Okay as an experiment here it is. Discuss your favourite generals here!
Well perhaps… Really this is simply the place to post news-items, fun-items or whatever takes your fancy. In short just post what you want here.
It’s just another wee experiment – comments welcome.
Squonk.
[Image: General Sir Anthony Cecil Hogmanay Melchett (Stephen Fry)]
Hello Squonk; thanks for this new thread!
I thought that Squonk had had more than enough of Clark and Glenn on the old thread.

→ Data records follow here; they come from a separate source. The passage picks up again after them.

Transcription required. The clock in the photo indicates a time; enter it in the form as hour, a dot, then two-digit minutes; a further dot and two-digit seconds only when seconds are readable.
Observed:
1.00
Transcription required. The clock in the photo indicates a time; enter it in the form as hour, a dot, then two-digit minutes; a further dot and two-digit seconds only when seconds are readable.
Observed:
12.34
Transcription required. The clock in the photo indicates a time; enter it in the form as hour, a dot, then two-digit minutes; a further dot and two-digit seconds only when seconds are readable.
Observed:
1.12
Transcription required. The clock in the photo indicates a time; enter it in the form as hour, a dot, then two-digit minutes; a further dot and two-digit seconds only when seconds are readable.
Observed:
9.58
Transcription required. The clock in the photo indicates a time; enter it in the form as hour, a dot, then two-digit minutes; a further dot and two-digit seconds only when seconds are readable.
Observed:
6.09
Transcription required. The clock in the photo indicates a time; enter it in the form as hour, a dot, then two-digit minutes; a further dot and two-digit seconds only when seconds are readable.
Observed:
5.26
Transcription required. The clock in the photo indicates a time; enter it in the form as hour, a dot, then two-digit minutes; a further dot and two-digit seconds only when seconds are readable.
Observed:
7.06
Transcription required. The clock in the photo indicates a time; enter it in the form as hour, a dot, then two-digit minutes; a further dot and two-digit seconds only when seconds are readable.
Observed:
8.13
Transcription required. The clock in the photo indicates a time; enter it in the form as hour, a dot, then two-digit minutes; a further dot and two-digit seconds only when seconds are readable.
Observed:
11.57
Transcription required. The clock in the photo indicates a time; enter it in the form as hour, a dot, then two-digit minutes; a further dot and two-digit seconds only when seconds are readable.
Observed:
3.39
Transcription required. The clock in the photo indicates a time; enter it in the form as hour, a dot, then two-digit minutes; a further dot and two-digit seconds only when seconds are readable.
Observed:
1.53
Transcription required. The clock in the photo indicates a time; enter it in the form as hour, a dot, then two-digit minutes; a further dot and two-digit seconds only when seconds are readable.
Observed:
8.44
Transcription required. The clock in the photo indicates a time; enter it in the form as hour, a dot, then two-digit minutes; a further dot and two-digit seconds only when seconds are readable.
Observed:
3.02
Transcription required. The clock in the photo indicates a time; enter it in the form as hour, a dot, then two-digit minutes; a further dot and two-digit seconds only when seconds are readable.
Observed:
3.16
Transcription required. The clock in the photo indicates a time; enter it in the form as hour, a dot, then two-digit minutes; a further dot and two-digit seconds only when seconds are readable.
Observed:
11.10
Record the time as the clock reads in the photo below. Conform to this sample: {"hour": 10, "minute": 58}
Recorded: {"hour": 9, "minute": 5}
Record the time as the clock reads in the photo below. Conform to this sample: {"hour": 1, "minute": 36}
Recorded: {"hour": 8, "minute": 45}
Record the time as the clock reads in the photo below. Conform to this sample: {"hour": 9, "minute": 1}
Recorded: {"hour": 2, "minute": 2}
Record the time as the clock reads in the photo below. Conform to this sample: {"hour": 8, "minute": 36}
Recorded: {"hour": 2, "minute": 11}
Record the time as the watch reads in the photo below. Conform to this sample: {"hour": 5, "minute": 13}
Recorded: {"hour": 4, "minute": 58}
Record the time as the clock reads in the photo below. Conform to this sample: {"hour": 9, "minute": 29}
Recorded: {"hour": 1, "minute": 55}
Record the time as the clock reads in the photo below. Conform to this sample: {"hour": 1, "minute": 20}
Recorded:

Getting ahead with changing the name of Fort Rucker, Confederate Army colonel rebel. to my father.
Good evening all… hope everyone is well.
—–
RIP Michael Brooks
(1983-2020)
Joe Biden is about to select Senator Kamala Harris as his running mate as he is to select me.
She is a former District Attorney of San Francisco who might still be interested in what happened to FBI agent Steve Ivens when President Obama passed through Burbank on an election junket aka an assassination set-up which involved its Russian counsel and helped keep Biden on the ticket.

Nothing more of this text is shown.